According to Sibesh Kar, one of Maya’s inventors, the service creates apps by combining conditional logic, AI-powered search and categorization, fine-tuned language models, and template development. Maya can now query and visualise data from external sources such as Google Sheets, Notion, or Airtable, as well as take actions on that data such as sending an email, uploading a file, or changing a database record.
The long-term objective is to expand Maya to activities like online navigation, connecting APIs, and workflow automation, which appears doable given the present status of AI text-to-language systems.
Hello claims to employ AI to “instantly” answer developers’ technical inquiries with explanations and relevant code samples from the web for individuals who prefer a hands-on approach to programming. According to co-founder Michael Royzen, the platform is powered by massive language models (think GPT-3) that reference several sources to determine the most likely responses.

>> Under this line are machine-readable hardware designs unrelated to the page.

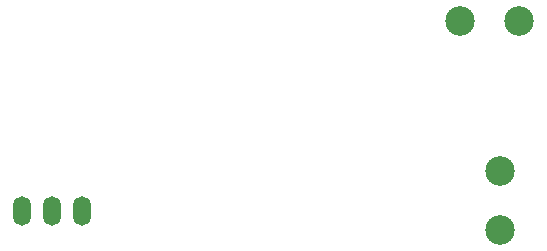
<source format=gbr>
G04 #@! TF.FileFunction,Copper,L2,Bot,Signal*
%FSLAX46Y46*%
G04 Gerber Fmt 4.6, Leading zero omitted, Abs format (unit mm)*
G04 Created by KiCad (PCBNEW 4.0.4-stable) date 11/15/16 10:44:39*
%MOMM*%
%LPD*%
G01*
G04 APERTURE LIST*
%ADD10C,0.100000*%
%ADD11C,2.500000*%
%ADD12O,1.501140X2.499360*%
G04 APERTURE END LIST*
D10*
D11*
X171800000Y-113200000D03*
X171800000Y-108200000D03*
X173400000Y-95450000D03*
X168400000Y-95450000D03*
D12*
X133850000Y-111600000D03*
X136390000Y-111600000D03*
X131310000Y-111600000D03*
M02*

</source>
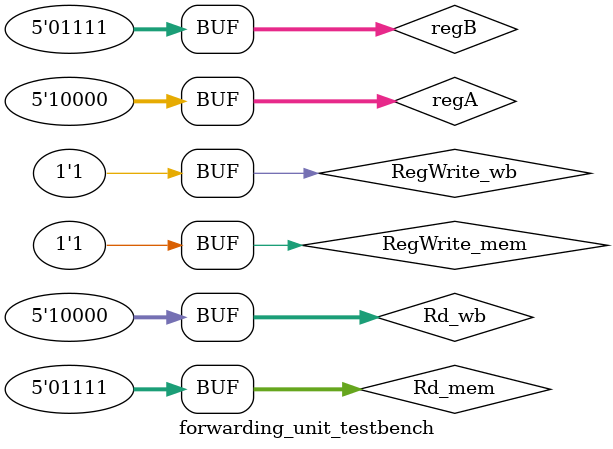
<source format=sv>
`timescale 10ps/1ps
module forwarding_unit(
			input  logic RegWrite_mem, RegWrite_wb,
			input  logic [4:0] regA, regB, Rd_mem, Rd_wb,
			output logic [1:0] forwardA, forwardB	// 00 - no forward, 01 - forward from EX/MEM, 10- forward from MEM/WB, 11 - Dont care
	);
	
	always_comb begin
		// check if there is a register that is equal to regA being changed in the EX stage.
		if (RegWrite_mem && (Rd_mem == regA) && (Rd_mem != 5'd31)) begin
			forwardA = 2'b01;
		end
		// check if there is a register that is equal to regA being changed in the MEM stage.
		else if (RegWrite_wb && (Rd_wb == regA) && (Rd_wb != 5'd31)) begin
			forwardA = 2'b10;
		end
		// dont forward
		else begin
			forwardA = 2'b00;
		end
		
		// check if there is a register that is equal to regB being changed in the EX stage.
		if (RegWrite_mem && (Rd_mem == regB) && (Rd_mem != 5'd31)) begin
			forwardB = 2'b01;
		end
		// check if there is a register that is equal to regB being changed in the MEM stage.
		else if (RegWrite_wb && (Rd_wb == regB) && (Rd_wb != 5'd31)) begin
			forwardB = 2'b10;
		end
		// dont forward
		else begin
			forwardB = 2'b00;
		end
		
	end
	
endmodule

module forwarding_unit_testbench();
	logic RegWrite_mem, RegWrite_wb;
	logic [4:0] regA, regB, Rd_mem, Rd_wb;
	logic [1:0] forwardA, forwardB;
	
	forwarding_unit dut(.*);
	
	initial begin
	/*TEST 1: Initialize RegWrite_mem and RegWrite_wb to be false*/
	RegWrite_mem = 1'b0; RegWrite_wb = 1'b0; Rd_mem = 5'd20; Rd_wb = 5'd25; regA = 5'd20; regB = 5'd20; #100;
	
	/*TEST 2: Initalize Rd_mem and Rd_wb to register X31*/
	RegWrite_mem = 1'b1; RegWrite_wb = 1'b1; Rd_mem = 5'd31; Rd_wb = 5'd31; regA = 5'd31; regB = 5'd31; #100;
	
	/*TEST 3: Set regA and regB to be different values from Rd_mem and Rd_wb*/
	Rd_mem = 5'd15; Rd_wb = 5'd16; regA = 5'd25; regB = 5'd20; #100;
	
	/*TEST 4: Set regA and regB to be equal to Rd_mem*/
	Rd_mem = 5'd15; Rd_wb = 5'd16; regA = 5'd15; regB = 5'd15; #100;
	
	/*TEST 5: Set regA and regB to be equal to Rd_wb*/
	Rd_mem = 5'd15; Rd_wb = 5'd16; regA = 5'd16; regB = 5'd16; #100;
	
	/*TEST 6: Set regA equal to Rd_mem and regB equal to Rd_wb*/
	Rd_mem = 5'd15; Rd_wb = 5'd16; regA = 5'd15; regB = 5'd16; #100;
	
	/*TEST 7: Set regA equal to Rd_wb and regB equal to Rd_mem*/
	Rd_mem = 5'd15; Rd_wb = 5'd16; regA = 5'd16; regB = 5'd15; #100;
	end
endmodule

</source>
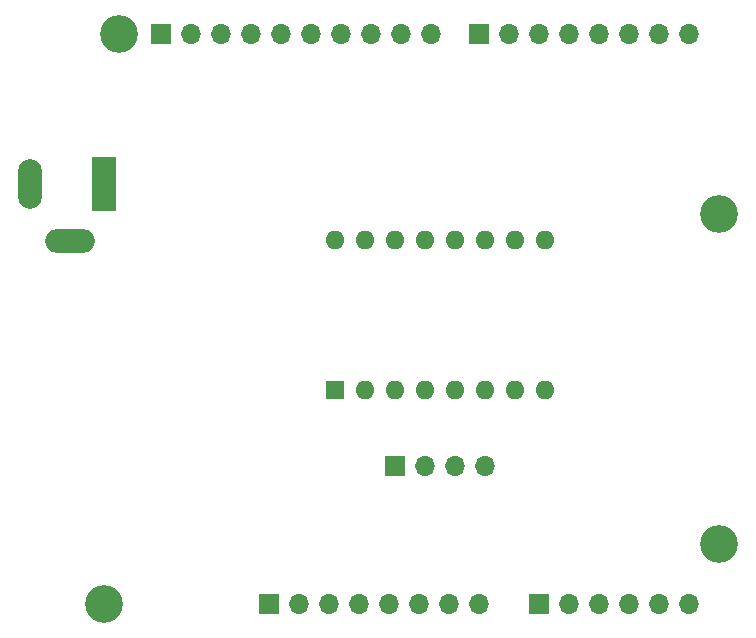
<source format=gbs>
%TF.GenerationSoftware,KiCad,Pcbnew,8.0.3*%
%TF.CreationDate,2024-07-23T15:51:25+08:00*%
%TF.ProjectId,Arduino Uno A4988 Shield,41726475-696e-46f2-9055-6e6f20413439,rev?*%
%TF.SameCoordinates,Original*%
%TF.FileFunction,Soldermask,Bot*%
%TF.FilePolarity,Negative*%
%FSLAX46Y46*%
G04 Gerber Fmt 4.6, Leading zero omitted, Abs format (unit mm)*
G04 Created by KiCad (PCBNEW 8.0.3) date 2024-07-23 15:51:25*
%MOMM*%
%LPD*%
G01*
G04 APERTURE LIST*
%ADD10R,1.700000X1.700000*%
%ADD11O,1.700000X1.700000*%
%ADD12R,2.000000X4.600000*%
%ADD13O,2.000000X4.200000*%
%ADD14O,4.200000X2.000000*%
%ADD15C,3.200000*%
%ADD16R,1.600000X1.600000*%
%ADD17O,1.600000X1.600000*%
G04 APERTURE END LIST*
D10*
%TO.C,J1*%
X27940000Y2540000D03*
D11*
X30480000Y2540000D03*
X33020000Y2540000D03*
X35560000Y2540000D03*
X38100000Y2540000D03*
X40640000Y2540000D03*
X43180000Y2540000D03*
X45720000Y2540000D03*
%TD*%
D10*
%TO.C,J3*%
X50800000Y2540000D03*
D11*
X53340000Y2540000D03*
X55880000Y2540000D03*
X58420000Y2540000D03*
X60960000Y2540000D03*
X63500000Y2540000D03*
%TD*%
D10*
%TO.C,J2*%
X18796000Y50800000D03*
D11*
X21336000Y50800000D03*
X23876000Y50800000D03*
X26416000Y50800000D03*
X28956000Y50800000D03*
X31496000Y50800000D03*
X34036000Y50800000D03*
X36576000Y50800000D03*
X39116000Y50800000D03*
X41656000Y50800000D03*
%TD*%
D10*
%TO.C,J4*%
X45720000Y50800000D03*
D11*
X48260000Y50800000D03*
X50800000Y50800000D03*
X53340000Y50800000D03*
X55880000Y50800000D03*
X58420000Y50800000D03*
X60960000Y50800000D03*
X63500000Y50800000D03*
%TD*%
D12*
%TO.C,J7*%
X13950000Y38100000D03*
D13*
X7650000Y38100000D03*
D14*
X11050000Y33300000D03*
%TD*%
D15*
%TO.C,MH1*%
X15240000Y50800000D03*
%TD*%
D10*
%TO.C,J5*%
X38567200Y14249400D03*
D11*
X41107200Y14249400D03*
X43647200Y14249400D03*
X46187200Y14249400D03*
%TD*%
D16*
%TO.C,A1*%
X33520000Y20660000D03*
D17*
X36060000Y20660000D03*
X38600000Y20660000D03*
X41140000Y20660000D03*
X43680000Y20660000D03*
X46220000Y20660000D03*
X48760000Y20660000D03*
X51300000Y20660000D03*
X51300000Y33360000D03*
X48760000Y33360000D03*
X46220000Y33360000D03*
X43680000Y33360000D03*
X41140000Y33360000D03*
X38600000Y33360000D03*
X36060000Y33360000D03*
X33520000Y33360000D03*
%TD*%
D15*
%TO.C,MH2*%
X13970000Y2540000D03*
%TD*%
%TO.C,MH3*%
X66040000Y35560000D03*
%TD*%
%TO.C,MH4*%
X66040000Y7620000D03*
%TD*%
M02*

</source>
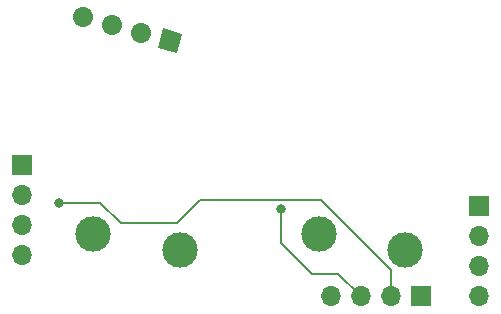
<source format=gbr>
G04 #@! TF.GenerationSoftware,KiCad,Pcbnew,(5.1.4)-1*
G04 #@! TF.CreationDate,2023-09-09T05:31:27-04:00*
G04 #@! TF.ProjectId,ThumbsUp,5468756d-6273-4557-902e-6b696361645f,rev?*
G04 #@! TF.SameCoordinates,Original*
G04 #@! TF.FileFunction,Copper,L1,Top*
G04 #@! TF.FilePolarity,Positive*
%FSLAX46Y46*%
G04 Gerber Fmt 4.6, Leading zero omitted, Abs format (unit mm)*
G04 Created by KiCad (PCBNEW (5.1.4)-1) date 2023-09-09 05:31:27*
%MOMM*%
%LPD*%
G04 APERTURE LIST*
%ADD10C,3.000000*%
%ADD11O,1.700000X1.700000*%
%ADD12R,1.700000X1.700000*%
%ADD13C,1.700000*%
%ADD14C,1.700000*%
%ADD15C,0.100000*%
%ADD16C,0.800000*%
%ADD17C,0.200000*%
G04 APERTURE END LIST*
D10*
X162600000Y-351751918D03*
X169900000Y-353101918D03*
X181679545Y-351751918D03*
X188979545Y-353101918D03*
D11*
X156554489Y-353479102D03*
X156554489Y-350939102D03*
X156554489Y-348399102D03*
D12*
X156554489Y-345859102D03*
D13*
X161731252Y-333404931D03*
D14*
X161731252Y-333404931D02*
X161731252Y-333404931D01*
D13*
X164184704Y-334062331D03*
D14*
X164184704Y-334062331D02*
X164184704Y-334062331D01*
D13*
X166638155Y-334719732D03*
D14*
X166638155Y-334719732D02*
X166638155Y-334719732D01*
D13*
X169091607Y-335377132D03*
D15*
G36*
X169692648Y-336418165D02*
G01*
X168050574Y-335978173D01*
X168490566Y-334336099D01*
X170132640Y-334776091D01*
X169692648Y-336418165D01*
X169692648Y-336418165D01*
G37*
D11*
X182686132Y-357031045D03*
X185226132Y-357031045D03*
X187766132Y-357031045D03*
D12*
X190306132Y-357031045D03*
D11*
X195276987Y-356963573D03*
X195276987Y-354423573D03*
X195276987Y-351883573D03*
D12*
X195276987Y-349343573D03*
D16*
X178500000Y-349600000D03*
X159700000Y-349100000D03*
D17*
X185226132Y-357031045D02*
X183295087Y-355100000D01*
X183295087Y-355100000D02*
X181100000Y-355100000D01*
X178500000Y-350165685D02*
X178500000Y-349600000D01*
X178500000Y-352500000D02*
X178500000Y-350165685D01*
X181100000Y-355100000D02*
X178500000Y-352500000D01*
X187766132Y-354766132D02*
X181900000Y-348900000D01*
X171600000Y-348900000D02*
X169700000Y-350800000D01*
X181900000Y-348900000D02*
X171600000Y-348900000D01*
X160265685Y-349100000D02*
X159700000Y-349100000D01*
X163200000Y-349100000D02*
X160265685Y-349100000D01*
X164900000Y-350800000D02*
X163200000Y-349100000D01*
X169700000Y-350800000D02*
X164900000Y-350800000D01*
X187766132Y-357031045D02*
X187766132Y-354766132D01*
M02*

</source>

When a Hello user submits a query, the service retrieves and re-ranks raw site data from Bing before extracting insight using the aforementioned models. A different set of models is used to convert the results into human-readable responses.
NuMind, another business with language models at its heart, provides a framework for generating unique natural language processing models for data scientists, data analysts, and software developers.
NuMind, which uses huge language models similar to GPT-3, may be used to identify which job offers on a recruiting site best fit a particular résumé.
NuMind founders Etienne Bernard (the former head of machine learning at Wolfram Research) and Make.org co-founder Samuel Bernard say that the company’s paid client base has grown to nine in a month.